An integrative teaching strategy is one in which an educator presents interdisciplinary lessons that highlight connections between disciplines rather than isolated facts and lectures. While generally thought of as a higher education concept, integrative teaching has also had positive outcomes in the K-12 environment.

In the traditional higher education environment, the specialization of educators and large lecture hall environments often led to students only learning isolated facts and concepts through lecture-focused teaching. Utilizing an integrative teaching strategy instead means that educators focus not only on the facts and theories of their discipline, but relate those facts to other, related fields of study in a more interactive teaching model. It may also include applying skills and concepts into real-world practice, presenting contradictory points of view and explaining and modeling those concepts and theories in context.

One research project at the University of Colorado Boulder merged a physics curriculum with cognitive psychology. In this study, the integrative class model was clearly more successful.
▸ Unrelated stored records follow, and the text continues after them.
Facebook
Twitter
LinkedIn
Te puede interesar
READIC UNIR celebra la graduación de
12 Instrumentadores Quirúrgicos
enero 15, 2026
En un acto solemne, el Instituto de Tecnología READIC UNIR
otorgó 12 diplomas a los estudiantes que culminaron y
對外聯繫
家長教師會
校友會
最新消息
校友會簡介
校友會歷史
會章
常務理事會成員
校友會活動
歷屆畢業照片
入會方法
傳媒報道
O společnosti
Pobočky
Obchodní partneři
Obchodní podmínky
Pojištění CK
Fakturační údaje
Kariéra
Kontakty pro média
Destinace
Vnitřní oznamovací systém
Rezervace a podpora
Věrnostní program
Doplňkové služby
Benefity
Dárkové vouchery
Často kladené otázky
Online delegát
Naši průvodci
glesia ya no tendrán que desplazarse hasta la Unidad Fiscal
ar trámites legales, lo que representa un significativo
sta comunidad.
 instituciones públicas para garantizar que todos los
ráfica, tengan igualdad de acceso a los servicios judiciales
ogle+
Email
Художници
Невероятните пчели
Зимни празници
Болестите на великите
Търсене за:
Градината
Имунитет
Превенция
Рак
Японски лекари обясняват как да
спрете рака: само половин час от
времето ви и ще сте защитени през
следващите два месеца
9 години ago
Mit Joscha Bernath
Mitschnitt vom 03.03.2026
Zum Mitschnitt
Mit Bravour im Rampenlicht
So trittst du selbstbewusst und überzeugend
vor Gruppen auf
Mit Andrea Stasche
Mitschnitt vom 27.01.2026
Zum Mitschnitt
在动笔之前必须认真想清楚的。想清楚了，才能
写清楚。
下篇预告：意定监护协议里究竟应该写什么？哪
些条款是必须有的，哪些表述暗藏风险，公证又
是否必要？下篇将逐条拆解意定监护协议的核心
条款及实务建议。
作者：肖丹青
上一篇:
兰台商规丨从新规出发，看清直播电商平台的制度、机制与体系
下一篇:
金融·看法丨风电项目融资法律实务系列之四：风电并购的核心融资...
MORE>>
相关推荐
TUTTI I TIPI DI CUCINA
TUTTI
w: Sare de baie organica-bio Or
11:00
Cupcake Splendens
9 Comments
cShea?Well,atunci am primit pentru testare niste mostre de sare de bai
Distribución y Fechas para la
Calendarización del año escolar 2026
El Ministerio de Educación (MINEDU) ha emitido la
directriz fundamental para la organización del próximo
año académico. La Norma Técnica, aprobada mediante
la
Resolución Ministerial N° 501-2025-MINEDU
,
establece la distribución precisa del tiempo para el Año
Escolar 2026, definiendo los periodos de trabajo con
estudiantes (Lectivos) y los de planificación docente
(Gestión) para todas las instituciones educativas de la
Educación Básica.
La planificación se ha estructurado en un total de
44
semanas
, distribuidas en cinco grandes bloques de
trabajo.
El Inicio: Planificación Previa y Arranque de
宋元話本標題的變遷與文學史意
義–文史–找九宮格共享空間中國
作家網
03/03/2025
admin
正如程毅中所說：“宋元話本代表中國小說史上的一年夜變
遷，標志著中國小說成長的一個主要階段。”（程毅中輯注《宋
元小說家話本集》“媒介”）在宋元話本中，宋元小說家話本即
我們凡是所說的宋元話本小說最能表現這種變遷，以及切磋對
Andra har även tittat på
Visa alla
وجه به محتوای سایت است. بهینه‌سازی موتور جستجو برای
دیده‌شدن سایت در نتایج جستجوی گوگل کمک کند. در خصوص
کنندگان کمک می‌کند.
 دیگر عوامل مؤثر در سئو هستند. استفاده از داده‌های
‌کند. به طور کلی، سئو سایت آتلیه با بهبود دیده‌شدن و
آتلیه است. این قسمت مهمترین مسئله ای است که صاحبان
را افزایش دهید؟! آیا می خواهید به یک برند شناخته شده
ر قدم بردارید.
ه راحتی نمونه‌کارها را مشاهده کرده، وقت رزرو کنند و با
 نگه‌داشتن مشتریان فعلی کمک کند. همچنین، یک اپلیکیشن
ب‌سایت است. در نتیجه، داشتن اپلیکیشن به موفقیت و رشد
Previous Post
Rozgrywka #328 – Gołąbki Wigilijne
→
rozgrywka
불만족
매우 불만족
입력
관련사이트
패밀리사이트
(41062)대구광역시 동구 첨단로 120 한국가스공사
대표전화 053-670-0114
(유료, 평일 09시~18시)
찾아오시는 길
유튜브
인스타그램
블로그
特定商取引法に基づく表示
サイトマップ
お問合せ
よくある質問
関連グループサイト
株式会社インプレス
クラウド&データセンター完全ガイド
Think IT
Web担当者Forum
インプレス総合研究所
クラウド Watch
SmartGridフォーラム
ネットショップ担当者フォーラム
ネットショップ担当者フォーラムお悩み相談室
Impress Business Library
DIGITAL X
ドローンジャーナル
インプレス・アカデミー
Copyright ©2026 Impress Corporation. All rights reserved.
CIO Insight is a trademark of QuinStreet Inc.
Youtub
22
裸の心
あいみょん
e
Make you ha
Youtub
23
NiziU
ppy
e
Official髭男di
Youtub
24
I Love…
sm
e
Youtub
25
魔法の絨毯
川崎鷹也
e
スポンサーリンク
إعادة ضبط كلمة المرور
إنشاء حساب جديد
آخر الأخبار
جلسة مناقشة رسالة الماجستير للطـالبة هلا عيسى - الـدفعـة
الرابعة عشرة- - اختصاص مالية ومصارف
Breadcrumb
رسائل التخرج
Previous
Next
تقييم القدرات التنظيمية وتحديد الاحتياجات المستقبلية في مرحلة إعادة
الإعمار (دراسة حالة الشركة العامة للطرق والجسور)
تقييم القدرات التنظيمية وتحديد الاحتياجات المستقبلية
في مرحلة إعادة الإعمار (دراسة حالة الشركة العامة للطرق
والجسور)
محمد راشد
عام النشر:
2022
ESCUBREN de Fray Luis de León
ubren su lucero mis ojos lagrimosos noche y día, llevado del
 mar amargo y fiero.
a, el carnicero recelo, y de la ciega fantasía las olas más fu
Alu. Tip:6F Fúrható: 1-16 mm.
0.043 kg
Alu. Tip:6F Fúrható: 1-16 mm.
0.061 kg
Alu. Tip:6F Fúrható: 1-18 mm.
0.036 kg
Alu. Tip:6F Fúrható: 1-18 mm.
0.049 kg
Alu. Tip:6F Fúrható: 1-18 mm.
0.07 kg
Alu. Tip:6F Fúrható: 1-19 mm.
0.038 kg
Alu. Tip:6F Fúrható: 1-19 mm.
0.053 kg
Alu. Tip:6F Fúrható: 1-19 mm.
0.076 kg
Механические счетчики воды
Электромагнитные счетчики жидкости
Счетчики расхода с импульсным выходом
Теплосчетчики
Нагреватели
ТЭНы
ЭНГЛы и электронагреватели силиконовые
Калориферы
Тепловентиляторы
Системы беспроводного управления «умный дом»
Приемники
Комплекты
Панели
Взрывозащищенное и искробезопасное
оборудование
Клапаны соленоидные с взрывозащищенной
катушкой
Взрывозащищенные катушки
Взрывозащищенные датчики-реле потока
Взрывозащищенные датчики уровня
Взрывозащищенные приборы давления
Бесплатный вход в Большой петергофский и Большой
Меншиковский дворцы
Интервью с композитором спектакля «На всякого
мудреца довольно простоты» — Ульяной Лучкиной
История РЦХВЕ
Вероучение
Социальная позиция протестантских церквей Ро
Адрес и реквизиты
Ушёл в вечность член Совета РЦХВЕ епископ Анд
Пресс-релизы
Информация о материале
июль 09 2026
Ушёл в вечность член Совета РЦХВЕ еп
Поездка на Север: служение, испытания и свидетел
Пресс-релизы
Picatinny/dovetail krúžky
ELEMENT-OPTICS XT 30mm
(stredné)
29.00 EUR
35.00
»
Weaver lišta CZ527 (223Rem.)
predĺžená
As compared to traditional lecture-style physics classes at the same school, the integrative class uniformly scored significantly higher on written exams and attendance improved by 20 percent.

In the K-12 environment, integrative teaching strategies are similarly applied with success, particularly in science-based curricula. In the case of younger learners, more basic combinations, such as reading comprehension and writing skills, enter into the science class in order to further engage learners and improve their overall understanding of not only scientific concepts, but also reading and language arts.